"Doyle, Arthur Conan - The Stark Munro Letters" - читать интересную книгу автора (Doyle Arthur Conan)




THE STARK MUNRO LETTERS.




HOME. 30th March, 1881.

I have missed you very much since your return to
America, my dear Bertie, for you are the one man upon
this earth to whom I have ever been able to unreservedly
open my whole mind. I don't know why it is; for, now
that I come to think of it, I have never enjoyed very
much of your confidence in return. But that may be my
fault. Perhaps you don't find me sympathetic, even
though I have every wish to be. I can only say that I
find you intensely so, and perhaps I presume too much
upon the fact. But no, every instinct in my nature tells
me that I don't bore you by my confidences.

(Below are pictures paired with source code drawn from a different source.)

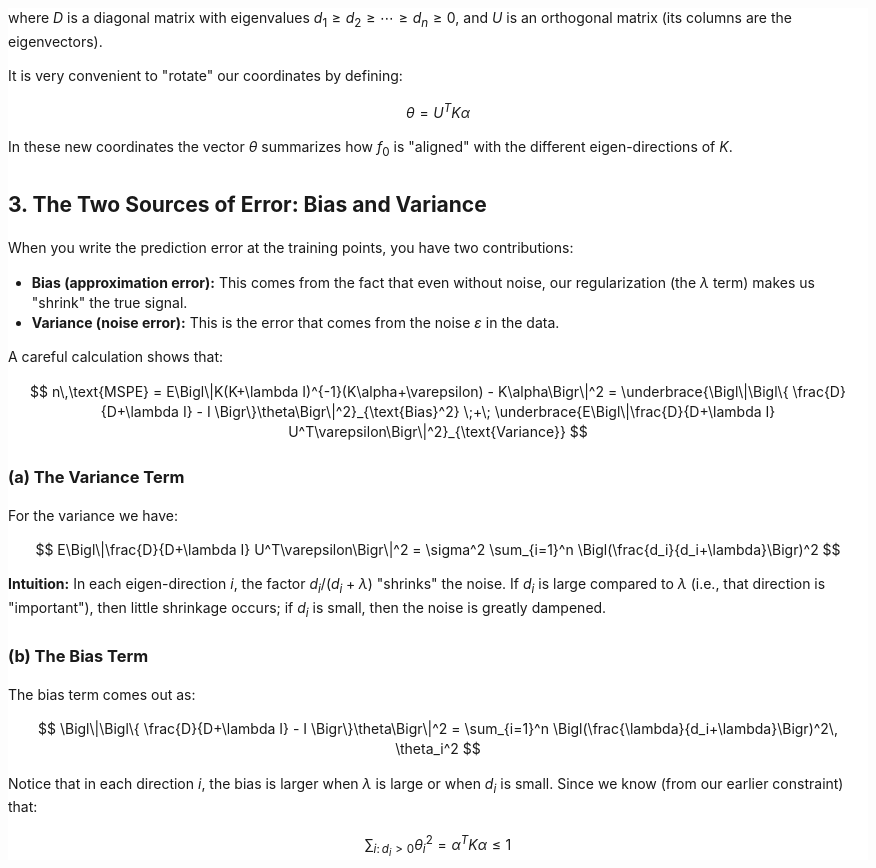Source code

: where $D$ is a diagonal matrix with eigenvalues $d_1 \ge d_2 \ge \cdots \ge d_n \ge 0$, and $U$ is an orthogonal matrix (its columns are the eigenvectors).

It is very convenient to "rotate" our coordinates by defining:

$$
\theta = U^T K \alpha
$$

In these new coordinates the vector $\theta$ summarizes how $f_0$ is "aligned" with the different eigen-directions of $K$.

## 3. The Two Sources of Error: Bias and Variance

When you write the prediction error at the training points, you have two contributions:

- **Bias (approximation error):** This comes from the fact that even without noise, our regularization (the $\lambda$ term) makes us "shrink" the true signal.
- **Variance (noise error):** This is the error that comes from the noise $\varepsilon$ in the data.

A careful calculation shows that:

$$
n\,\text{MSPE} = E\Bigl\|K(K+\lambda I)^{-1}(K\alpha+\varepsilon) - K\alpha\Bigr\|^2
= \underbrace{\Bigl\|\Bigl\{ \frac{D}{D+\lambda I} - I \Bigr\}\theta\Bigr\|^2}_{\text{Bias}^2} \;+\; \underbrace{E\Bigl\|\frac{D}{D+\lambda I} U^T\varepsilon\Bigr\|^2}_{\text{Variance}}
$$

### (a) The Variance Term

For the variance we have:

$$
E\Bigl\|\frac{D}{D+\lambda I} U^T\varepsilon\Bigr\|^2
= \sigma^2 \sum_{i=1}^n \Bigl(\frac{d_i}{d_i+\lambda}\Bigr)^2
$$

**Intuition:** In each eigen-direction $i$, the factor $d_i/(d_i+\lambda)$ "shrinks" the noise. If $d_i$ is large compared to $\lambda$ (i.e., that direction is "important"), then little shrinkage occurs; if $d_i$ is small, then the noise is greatly dampened.

### (b) The Bias Term

The bias term comes out as:

$$
\Bigl\|\Bigl\{ \frac{D}{D+\lambda I} - I \Bigr\}\theta\Bigr\|^2
= \sum_{i=1}^n \Bigl(\frac{\lambda}{d_i+\lambda}\Bigr)^2\, \theta_i^2
$$

Notice that in each direction $i$, the bias is larger when $\lambda$ is large or when $d_i$ is small. Since we know (from our earlier constraint) that:

$$
\sum_{i:\,d_i>0}\theta_i^2 = \alpha^T K \alpha \le 1
$$
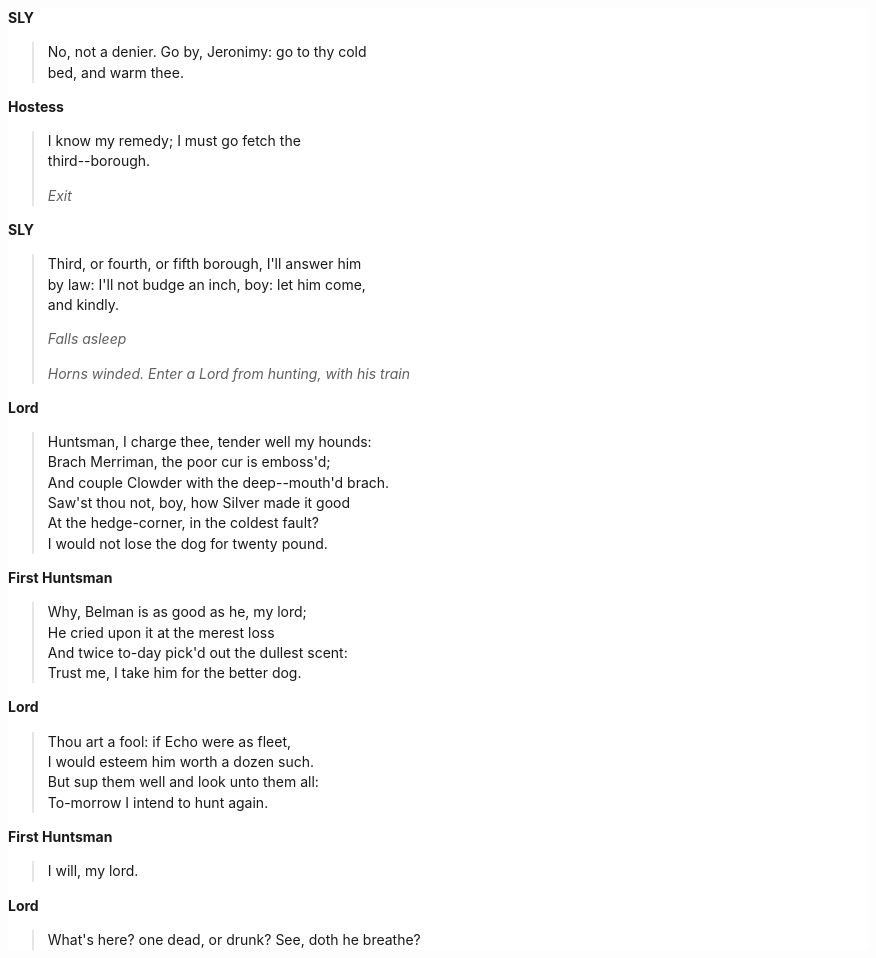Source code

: <A NAME=speech5><b>SLY</b></a>
<blockquote>
<A NAME=7>No, not a denier. Go by, Jeronimy: go to thy cold</A><br>
<A NAME=8>bed, and warm thee.</A><br>
</blockquote>

<A NAME=speech6><b>Hostess</b></a>
<blockquote>
<A NAME=9>I know my remedy; I must go fetch the</A><br>
<A NAME=10>third--borough.</A><br>
<p><i>Exit</i></p>
</blockquote>

<A NAME=speech7><b>SLY</b></a>
<blockquote>
<A NAME=11>Third, or fourth, or fifth borough, I'll answer him</A><br>
<A NAME=12>by law: I'll not budge an inch, boy: let him come,</A><br>
<A NAME=13>and kindly.</A><br>
<p><i>Falls asleep</i></p>
<p><i>Horns winded. Enter a Lord from hunting, with his train</i></p>
</blockquote>

<A NAME=speech8><b>Lord</b></a>
<blockquote>
<A NAME=14>Huntsman, I charge thee, tender well my hounds:</A><br>
<A NAME=15>Brach Merriman, the poor cur is emboss'd;</A><br>
<A NAME=16>And couple Clowder with the deep--mouth'd brach.</A><br>
<A NAME=17>Saw'st thou not, boy, how Silver made it good</A><br>
<A NAME=18>At the hedge-corner, in the coldest fault?</A><br>
<A NAME=19>I would not lose the dog for twenty pound.</A><br>
</blockquote>

<A NAME=speech9><b>First Huntsman</b></a>
<blockquote>
<A NAME=20>Why, Belman is as good as he, my lord;</A><br>
<A NAME=21>He cried upon it at the merest loss</A><br>
<A NAME=22>And twice to-day pick'd out the dullest scent:</A><br>
<A NAME=23>Trust me, I take him for the better dog.</A><br>
</blockquote>

<A NAME=speech10><b>Lord</b></a>
<blockquote>
<A NAME=24>Thou art a fool: if Echo were as fleet,</A><br>
<A NAME=25>I would esteem him worth a dozen such.</A><br>
<A NAME=26>But sup them well and look unto them all:</A><br>
<A NAME=27>To-morrow I intend to hunt again.</A><br>
</blockquote>

<A NAME=speech11><b>First Huntsman</b></a>
<blockquote>
<A NAME=28>I will, my lord.</A><br>
</blockquote>

<A NAME=speech12><b>Lord</b></a>
<blockquote>
<A NAME=29>What's here? one dead, or drunk? See, doth he breathe?</A><br>
</blockquote>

Can you remember Cullingworth at the University? You
never were in the athletic set, and so it is possible
that you don't. Anyway, I'll take it for granted
that you don't, and explain it all from the beginning.
I'm sure that you would know his photograph, however, for
the reason that he was the ugliest and queerest-looking
man of our year.

Physically he was a fine athlete--one of the fastest
and most determined Rugby forwards that I have ever
known, though he played so savage a game that he was
never given his international cap. He was well-grown,
five foot nine perhaps, with square shoulders, an arching
chest, and a quick jerky way of walking. He had a round
strong head, bristling with short wiry black hair. His
face was wonderfully ugly, but it was the ugliness of
character, which is as attractive as beauty. His jaw and
eyebrows were scraggy and rough-hewn, his nose aggressive
and red-shot, his eyes small and near set, light blue in
colour, and capable of assuming a very genial and also an
exceedingly vindictive expression. A slight wiry
moustache covered his upper lip, and his teeth were
yellow, strong, and overlapping. Add to this that he
seldom wore collar or necktie, that his throat was the
colour and texture of the bark of a Scotch fir, and that
he had a voice and especially a laugh like a bull's
bellow. Then you have some idea (if you can piece all
these items in your mind) of the outward James Cullingworth.